Design a web page using an Editorial Proof Desk art direction.
The page should feel like generated work has been placed on a print proofing table for human review. Use galley-proof sheets, crop marks, correction flags, revision slips, markup rails, signoff stamps, and stacked paper as the core visual language.
Translate those references into real web components:
- A hero that behaves like a proof sheet with metadata cells and a signoff row.
- Section headers styled as proof labels or revision slips, with enough padding around large type.
- Content cards that feel like marked-up galleys, not generic dashboard panels.
- A restrained palette of warm ivory paper, aubergine ink, proof red, teal correction tabs, muted mustard, and graphite desk tones.

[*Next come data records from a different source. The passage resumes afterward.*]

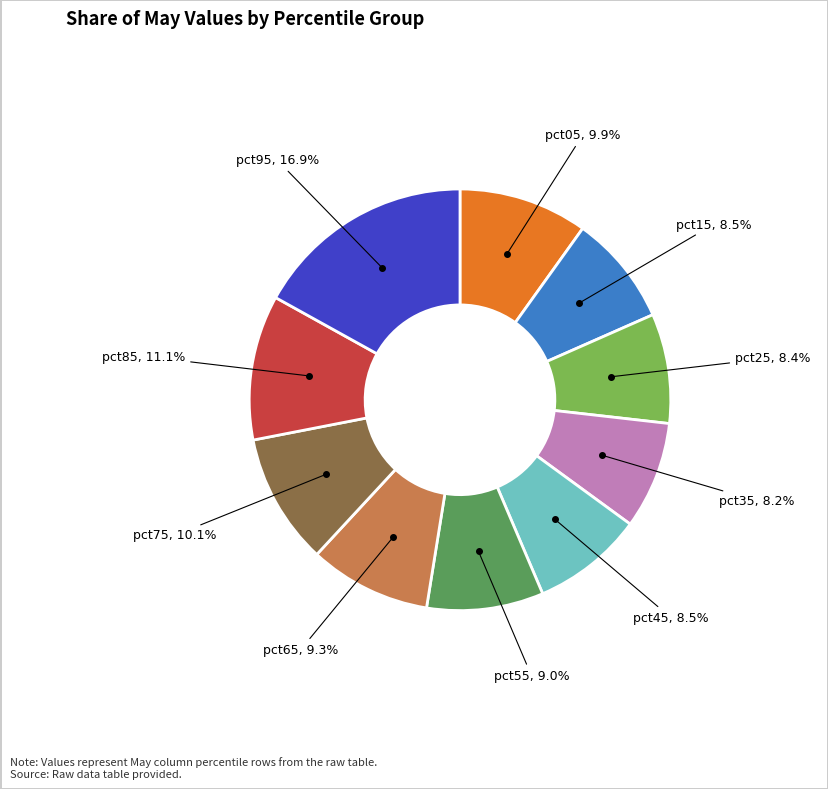

Does any single category account for the majority?

No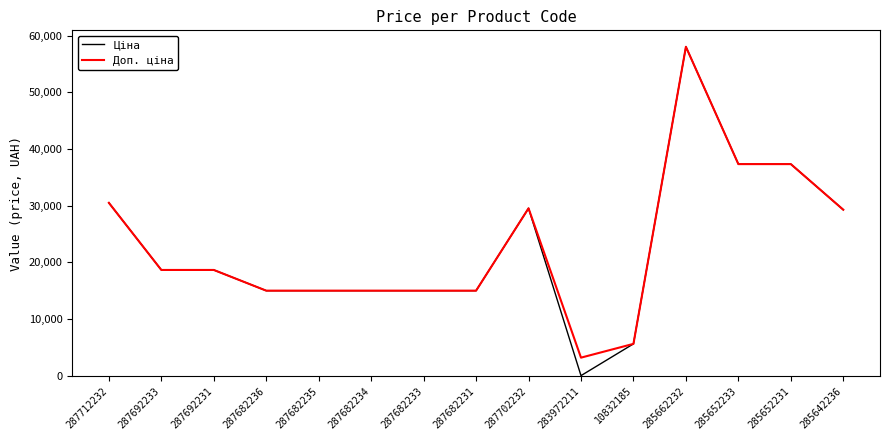

Count the number of categories in the chart.

15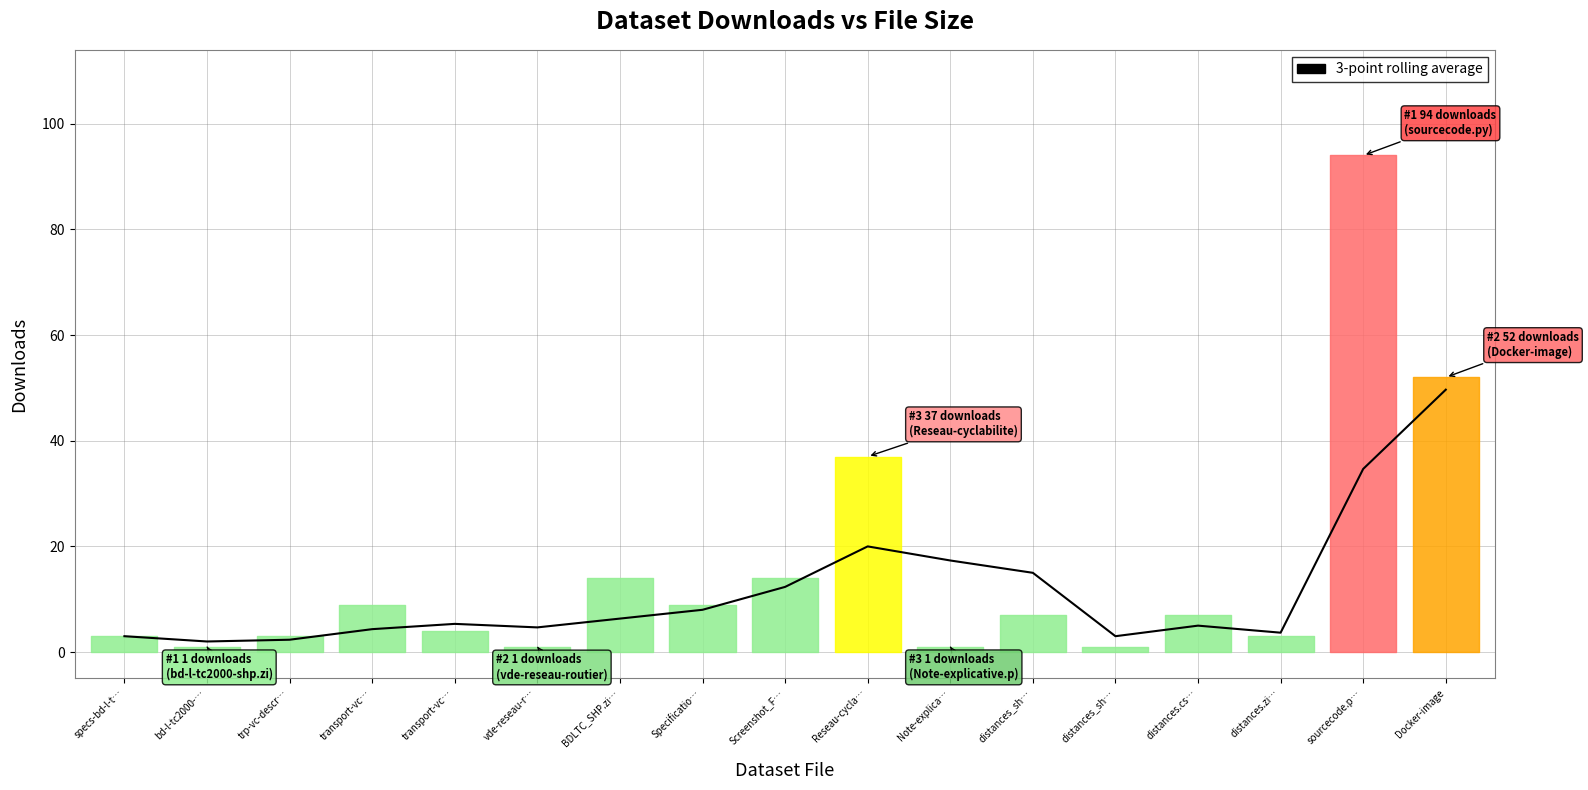

What is the difference between the values at Screenshot_F… and distances.zi…?

8.7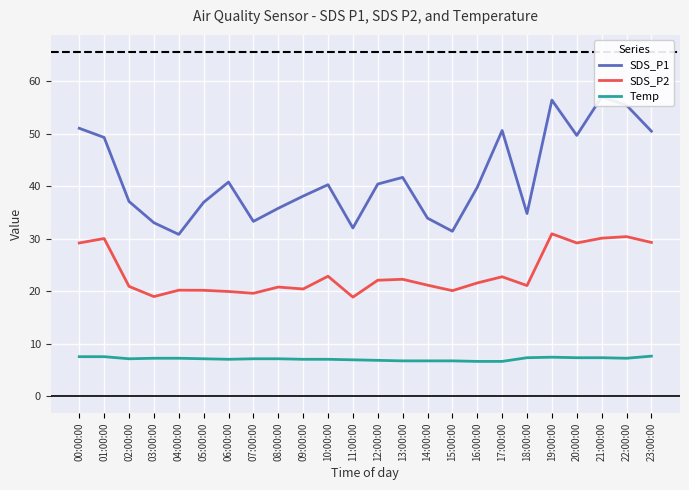

List the series in order of their overall mean, lowest first.

Temp, SDS_P2, SDS_P1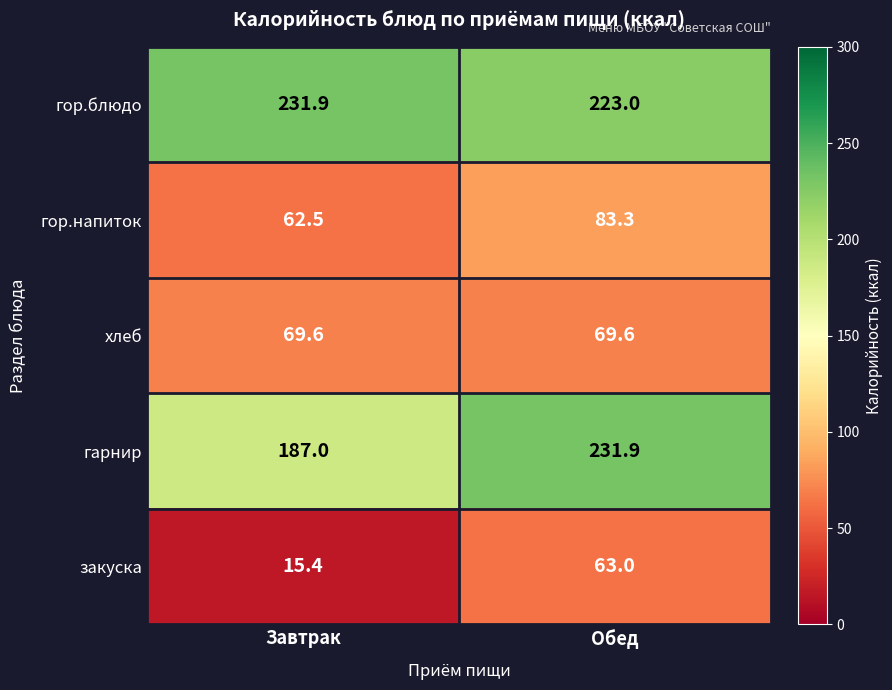

Which label corresponds to the smallest value in the chart?

Завтрак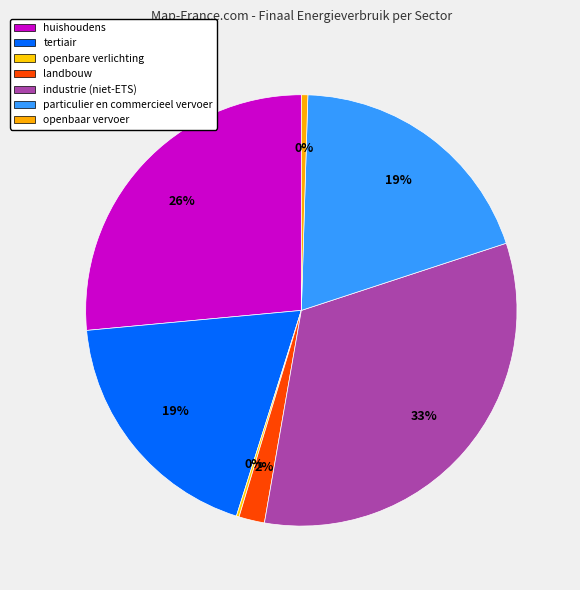

What percentage do openbaar vervoer and openbare verlichting together represent?

0.7%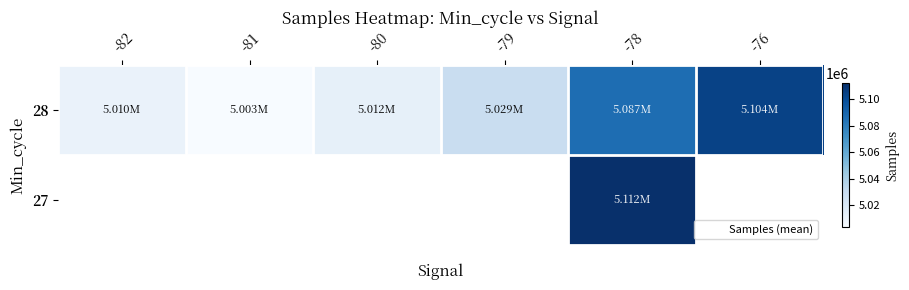

At which category is the sum across all series the highest?

-78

- Typography that pairs a high-character editorial serif for display with a precise sans or mono for labels.
Keep the page readable first: body text at least 18px, generous line height, no justified prose, strong contrast, and no text pressed against borders.
Avoid fake readable text in images, AI-glow aesthetics, neon gradients, robots, code walls, and decorative proofing marks that make the content harder to scan.
The pattern works because it starts with a specific page archetype, then translates the visual references into components, spacing rules, type choices, and accessibility constraints an agent can actually build.